* **About this task**
Your answer should be every line from the records that contains "string".

(Records from a collection)

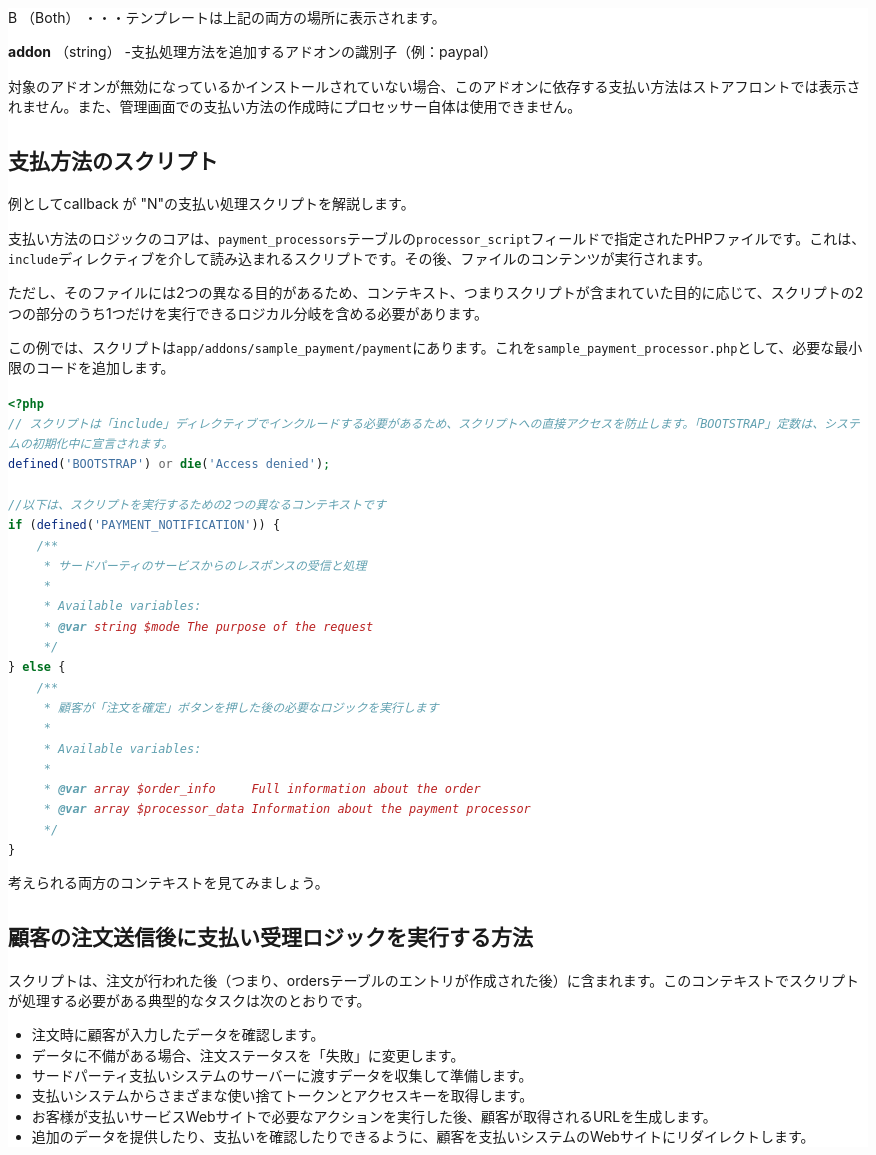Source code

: B （Both） ・・・テンプレートは上記の両方の場所に表示されます。

**addon** （string） -支払処理方法を追加するアドオンの識別子（例：paypal）

対象のアドオンが無効になっているかインストールされていない場合、このアドオンに依存する支払い方法はストアフロントでは表示されません。また、管理画面での支払い方法の作成時にプロセッサー自体は使用できません。

## 支払方法のスクリプト

例としてcallback が "N"の支払い処理スクリプトを解説します。

支払い方法のロジックのコアは、`payment_processors`テーブルの`processor_script`フィールドで指定されたPHPファイルです。これは、`include`ディレクティブを介して読み込まれるスクリプトです。その後、ファイルのコンテンツが実行されます。

ただし、そのファイルには2つの異なる目的があるため、コンテキスト、つまりスクリプトが含まれていた目的に応じて、スクリプトの2つの部分のうち1つだけを実行できるロジカル分岐を含める必要があります。

この例では、スクリプトは`app/addons/sample_payment/payment`にあります。これを`sample_payment_processor.php`として、必要な最小限のコードを追加します。

```php
<?php
// スクリプトは「include」ディレクティブでインクルードする必要があるため、スクリプトへの直接アクセスを防止します。「BOOTSTRAP」定数は、システムの初期化中に宣言されます。
defined('BOOTSTRAP') or die('Access denied');

//以下は、スクリプトを実行するための2つの異なるコンテキストです
if (defined('PAYMENT_NOTIFICATION')) {
    /**
     * サードパーティのサービスからのレスポンスの受信と処理
     *
     * Available variables:
     * @var string $mode The purpose of the request
     */
} else {
    /**
     * 顧客が「注文を確定」ボタンを押した後の必要なロジックを実行します
     *
     * Availablе variables:
     *
     * @var array $order_info     Full information about the order
     * @var array $processor_data Information about the payment processor
     */
}
```

考えられる両方のコンテキストを見てみましょう。

## 顧客の注文送信後に支払い受理ロジックを実行する方法

スクリプトは、注文が行われた後（つまり、ordersテーブルのエントリが作成された後）に含まれます。このコンテキストでスクリプトが処理する必要がある典型的なタスクは次のとおりです。

* 注文時に顧客が入力したデータを確認します。
* データに不備がある場合、注文ステータスを「失敗」に変更します。
* サードパーティ支払いシステムのサーバーに渡すデータを収集して準備します。
* 支払いシステムからさまざまな使い捨てトークンとアクセスキーを取得します。
* お客様が支払いサービスWebサイトで必要なアクションを実行した後、顧客が取得されるURLを生成します。
* 追加のデータを提供したり、支払いを確認したりできるように、顧客を支払いシステムのWebサイトにリダイレクトします。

* **Your solution**
**addon** （string） -支払処理方法を追加するアドオンの識別子（例：paypal）
     * @var string $mode The purpose of the request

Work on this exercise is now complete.